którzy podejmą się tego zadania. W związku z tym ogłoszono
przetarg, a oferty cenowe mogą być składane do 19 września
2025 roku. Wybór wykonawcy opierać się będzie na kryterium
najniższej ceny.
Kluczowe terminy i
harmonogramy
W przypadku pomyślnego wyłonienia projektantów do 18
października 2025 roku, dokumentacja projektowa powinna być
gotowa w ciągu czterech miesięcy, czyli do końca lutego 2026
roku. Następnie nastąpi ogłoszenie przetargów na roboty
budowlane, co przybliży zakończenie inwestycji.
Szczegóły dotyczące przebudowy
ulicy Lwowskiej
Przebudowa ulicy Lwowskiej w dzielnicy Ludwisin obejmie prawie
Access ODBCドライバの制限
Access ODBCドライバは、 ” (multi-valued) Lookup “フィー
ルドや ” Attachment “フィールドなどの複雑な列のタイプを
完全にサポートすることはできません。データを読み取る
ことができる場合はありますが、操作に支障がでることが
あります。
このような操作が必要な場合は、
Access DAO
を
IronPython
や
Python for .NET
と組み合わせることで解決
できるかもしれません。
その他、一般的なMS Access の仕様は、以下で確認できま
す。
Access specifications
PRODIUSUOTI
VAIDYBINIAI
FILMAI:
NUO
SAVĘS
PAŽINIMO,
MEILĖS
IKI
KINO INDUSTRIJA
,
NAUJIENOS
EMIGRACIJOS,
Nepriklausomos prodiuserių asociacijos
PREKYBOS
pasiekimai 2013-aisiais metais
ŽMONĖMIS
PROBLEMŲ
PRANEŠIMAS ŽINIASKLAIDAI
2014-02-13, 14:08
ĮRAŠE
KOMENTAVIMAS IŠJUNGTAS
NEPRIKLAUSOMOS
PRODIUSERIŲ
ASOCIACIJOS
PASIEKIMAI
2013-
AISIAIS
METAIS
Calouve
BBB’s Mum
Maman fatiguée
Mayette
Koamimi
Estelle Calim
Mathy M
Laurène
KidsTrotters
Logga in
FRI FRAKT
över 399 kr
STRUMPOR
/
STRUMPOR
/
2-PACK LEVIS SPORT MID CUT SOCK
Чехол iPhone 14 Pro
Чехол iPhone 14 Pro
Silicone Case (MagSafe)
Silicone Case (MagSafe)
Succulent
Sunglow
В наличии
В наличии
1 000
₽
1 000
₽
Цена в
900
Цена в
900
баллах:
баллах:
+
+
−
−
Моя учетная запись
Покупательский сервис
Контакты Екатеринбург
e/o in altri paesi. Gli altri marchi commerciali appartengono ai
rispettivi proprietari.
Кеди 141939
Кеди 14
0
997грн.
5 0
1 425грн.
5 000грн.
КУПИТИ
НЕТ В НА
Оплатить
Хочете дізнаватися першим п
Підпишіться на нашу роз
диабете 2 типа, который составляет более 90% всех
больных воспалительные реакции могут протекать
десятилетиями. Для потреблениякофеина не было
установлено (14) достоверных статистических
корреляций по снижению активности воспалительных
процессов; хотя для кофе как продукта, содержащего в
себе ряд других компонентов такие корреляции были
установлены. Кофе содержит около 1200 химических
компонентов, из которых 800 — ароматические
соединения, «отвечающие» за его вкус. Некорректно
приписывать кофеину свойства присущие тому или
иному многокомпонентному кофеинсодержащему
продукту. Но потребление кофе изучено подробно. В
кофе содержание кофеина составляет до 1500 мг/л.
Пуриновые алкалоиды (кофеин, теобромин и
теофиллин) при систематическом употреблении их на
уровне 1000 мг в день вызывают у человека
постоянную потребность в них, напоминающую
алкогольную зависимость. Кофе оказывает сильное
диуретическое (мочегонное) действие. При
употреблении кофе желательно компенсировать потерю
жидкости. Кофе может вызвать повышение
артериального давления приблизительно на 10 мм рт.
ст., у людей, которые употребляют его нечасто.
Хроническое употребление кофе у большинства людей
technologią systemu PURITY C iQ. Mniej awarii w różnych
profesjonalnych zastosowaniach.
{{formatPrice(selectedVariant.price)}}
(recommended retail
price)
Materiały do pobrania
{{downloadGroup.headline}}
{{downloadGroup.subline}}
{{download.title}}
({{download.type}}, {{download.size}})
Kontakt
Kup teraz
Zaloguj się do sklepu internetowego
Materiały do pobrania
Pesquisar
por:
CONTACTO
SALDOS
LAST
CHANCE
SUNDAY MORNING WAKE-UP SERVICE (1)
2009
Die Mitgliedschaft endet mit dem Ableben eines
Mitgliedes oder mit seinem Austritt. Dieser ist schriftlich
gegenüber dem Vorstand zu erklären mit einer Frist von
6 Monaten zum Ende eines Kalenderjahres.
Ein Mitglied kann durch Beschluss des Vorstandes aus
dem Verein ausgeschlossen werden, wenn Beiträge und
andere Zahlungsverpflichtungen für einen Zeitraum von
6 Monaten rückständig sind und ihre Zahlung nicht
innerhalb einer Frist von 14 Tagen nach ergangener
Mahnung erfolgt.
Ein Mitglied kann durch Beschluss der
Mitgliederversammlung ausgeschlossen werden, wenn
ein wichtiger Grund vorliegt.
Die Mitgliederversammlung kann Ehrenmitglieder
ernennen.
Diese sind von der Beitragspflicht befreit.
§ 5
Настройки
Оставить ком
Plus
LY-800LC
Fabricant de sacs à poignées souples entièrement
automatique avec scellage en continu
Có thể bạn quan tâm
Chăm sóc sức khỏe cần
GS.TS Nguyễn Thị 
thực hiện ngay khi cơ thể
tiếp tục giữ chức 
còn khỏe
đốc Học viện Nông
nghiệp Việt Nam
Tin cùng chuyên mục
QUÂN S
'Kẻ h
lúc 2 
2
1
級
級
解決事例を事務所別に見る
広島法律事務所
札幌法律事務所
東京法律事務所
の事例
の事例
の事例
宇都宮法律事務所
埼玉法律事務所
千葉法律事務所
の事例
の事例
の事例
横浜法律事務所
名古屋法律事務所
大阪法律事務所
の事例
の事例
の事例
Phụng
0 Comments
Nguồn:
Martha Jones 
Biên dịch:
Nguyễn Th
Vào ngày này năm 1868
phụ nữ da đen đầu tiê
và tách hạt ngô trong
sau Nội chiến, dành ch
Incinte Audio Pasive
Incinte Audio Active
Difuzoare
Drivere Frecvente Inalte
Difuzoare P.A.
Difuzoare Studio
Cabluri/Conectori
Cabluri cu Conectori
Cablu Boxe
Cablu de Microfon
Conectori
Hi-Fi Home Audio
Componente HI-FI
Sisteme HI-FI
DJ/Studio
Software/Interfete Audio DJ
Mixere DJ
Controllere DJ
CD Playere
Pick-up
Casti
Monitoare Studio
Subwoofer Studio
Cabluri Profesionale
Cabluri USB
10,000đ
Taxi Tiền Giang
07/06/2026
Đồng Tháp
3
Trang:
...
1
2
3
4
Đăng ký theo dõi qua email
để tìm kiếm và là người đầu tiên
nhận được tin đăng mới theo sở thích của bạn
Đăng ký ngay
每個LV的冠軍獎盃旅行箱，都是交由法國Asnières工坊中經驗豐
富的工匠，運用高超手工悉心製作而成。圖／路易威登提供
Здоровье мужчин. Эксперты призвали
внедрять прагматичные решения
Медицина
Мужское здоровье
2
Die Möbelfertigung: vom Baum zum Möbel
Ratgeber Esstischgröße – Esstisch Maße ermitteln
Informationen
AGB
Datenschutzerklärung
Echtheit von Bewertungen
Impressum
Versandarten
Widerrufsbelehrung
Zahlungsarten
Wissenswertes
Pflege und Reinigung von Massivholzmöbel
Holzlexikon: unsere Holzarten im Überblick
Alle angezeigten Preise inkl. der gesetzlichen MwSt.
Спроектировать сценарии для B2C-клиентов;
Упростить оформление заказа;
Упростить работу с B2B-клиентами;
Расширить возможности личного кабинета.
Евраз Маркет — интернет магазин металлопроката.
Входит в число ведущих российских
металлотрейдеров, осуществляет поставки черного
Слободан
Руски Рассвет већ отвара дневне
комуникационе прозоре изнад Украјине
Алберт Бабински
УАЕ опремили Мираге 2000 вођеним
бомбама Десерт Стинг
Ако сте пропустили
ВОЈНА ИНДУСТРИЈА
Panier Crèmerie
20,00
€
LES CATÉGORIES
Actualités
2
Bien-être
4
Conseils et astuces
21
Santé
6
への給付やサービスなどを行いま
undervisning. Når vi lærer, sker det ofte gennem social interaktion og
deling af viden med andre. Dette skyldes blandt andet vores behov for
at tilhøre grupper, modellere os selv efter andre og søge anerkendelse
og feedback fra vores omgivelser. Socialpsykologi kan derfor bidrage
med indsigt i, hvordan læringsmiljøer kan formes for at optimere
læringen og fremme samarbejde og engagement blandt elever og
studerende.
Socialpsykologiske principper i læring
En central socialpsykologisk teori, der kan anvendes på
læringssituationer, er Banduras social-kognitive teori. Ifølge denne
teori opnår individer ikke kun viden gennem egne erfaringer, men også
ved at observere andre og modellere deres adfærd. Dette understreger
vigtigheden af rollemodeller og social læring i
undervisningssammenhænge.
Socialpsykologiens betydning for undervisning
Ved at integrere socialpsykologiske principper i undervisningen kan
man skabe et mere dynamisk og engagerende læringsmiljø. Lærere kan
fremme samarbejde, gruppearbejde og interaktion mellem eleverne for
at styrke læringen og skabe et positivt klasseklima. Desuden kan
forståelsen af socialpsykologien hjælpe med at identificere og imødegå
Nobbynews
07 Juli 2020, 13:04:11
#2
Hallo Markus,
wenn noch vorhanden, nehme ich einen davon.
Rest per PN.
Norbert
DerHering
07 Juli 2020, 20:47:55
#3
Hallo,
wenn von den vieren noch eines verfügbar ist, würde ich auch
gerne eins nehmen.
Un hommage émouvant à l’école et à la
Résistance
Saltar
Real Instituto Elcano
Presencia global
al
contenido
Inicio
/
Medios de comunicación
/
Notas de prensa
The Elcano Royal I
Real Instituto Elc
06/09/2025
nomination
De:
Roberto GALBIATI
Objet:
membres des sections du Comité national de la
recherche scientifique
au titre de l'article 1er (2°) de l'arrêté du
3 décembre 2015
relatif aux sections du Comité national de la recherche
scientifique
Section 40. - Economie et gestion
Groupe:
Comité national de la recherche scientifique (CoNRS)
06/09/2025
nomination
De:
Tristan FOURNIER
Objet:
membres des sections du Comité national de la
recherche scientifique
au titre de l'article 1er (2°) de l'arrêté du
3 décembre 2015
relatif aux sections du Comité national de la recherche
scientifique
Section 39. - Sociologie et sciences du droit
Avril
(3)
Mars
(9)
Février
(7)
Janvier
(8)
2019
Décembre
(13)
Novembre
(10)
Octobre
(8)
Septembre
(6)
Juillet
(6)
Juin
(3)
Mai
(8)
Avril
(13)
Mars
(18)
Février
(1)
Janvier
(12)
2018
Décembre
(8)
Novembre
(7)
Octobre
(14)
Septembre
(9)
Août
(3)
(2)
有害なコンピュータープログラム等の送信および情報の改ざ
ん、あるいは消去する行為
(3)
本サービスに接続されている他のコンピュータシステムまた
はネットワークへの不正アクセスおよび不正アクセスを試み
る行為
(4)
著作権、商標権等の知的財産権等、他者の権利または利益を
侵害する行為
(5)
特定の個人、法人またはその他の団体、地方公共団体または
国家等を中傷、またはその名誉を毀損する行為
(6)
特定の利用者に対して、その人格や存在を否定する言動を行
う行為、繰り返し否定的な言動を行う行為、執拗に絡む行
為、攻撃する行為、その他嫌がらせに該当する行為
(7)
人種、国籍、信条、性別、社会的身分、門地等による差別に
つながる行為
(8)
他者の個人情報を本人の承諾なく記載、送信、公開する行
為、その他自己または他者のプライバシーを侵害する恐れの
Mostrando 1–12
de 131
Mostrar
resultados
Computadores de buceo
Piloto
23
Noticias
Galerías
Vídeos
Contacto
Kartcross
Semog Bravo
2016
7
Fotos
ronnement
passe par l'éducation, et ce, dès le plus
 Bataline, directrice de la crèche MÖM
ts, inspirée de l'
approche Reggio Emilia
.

┄┄┄┄┄┄┄┄┄┄

Work instruction
Extract the lines from the very beginning of the material through the line containing "PRODIUSUOTI", including that final line. Reproduce them word for word and include nothing else.

Solution for this exercise
którzy podejmą się tego zadania. W związku z tym ogłoszono
przetarg, a oferty cenowe mogą być składane do 19 września
2025 roku. Wybór wykonawcy opierać się będzie na kryterium
najniższej ceny.
Kluczowe terminy i
harmonogramy
W przypadku pomyślnego wyłonienia projektantów do 18
października 2025 roku, dokumentacja projektowa powinna być
gotowa w ciągu czterech miesięcy, czyli do końca lutego 2026
roku. Następnie nastąpi ogłoszenie przetargów na roboty
budowlane, co przybliży zakończenie inwestycji.
Szczegóły dotyczące przebudowy
ulicy Lwowskiej
Przebudowa ulicy Lwowskiej w dzielnicy Ludwisin obejmie prawie
Access ODBCドライバの制限
Access ODBCドライバは、 ” (multi-valued) Lookup “フィー
ルドや ” Attachment “フィールドなどの複雑な列のタイプを
完全にサポートすることはできません。データを読み取る
ことができる場合はありますが、操作に支障がでることが
あります。
このような操作が必要な場合は、
Access DAO
を
IronPython
や
Python for .NET
と組み合わせることで解決
できるかもしれません。
その他、一般的なMS Access の仕様は、以下で確認できま
す。
Access specifications
PRODIUSUOTI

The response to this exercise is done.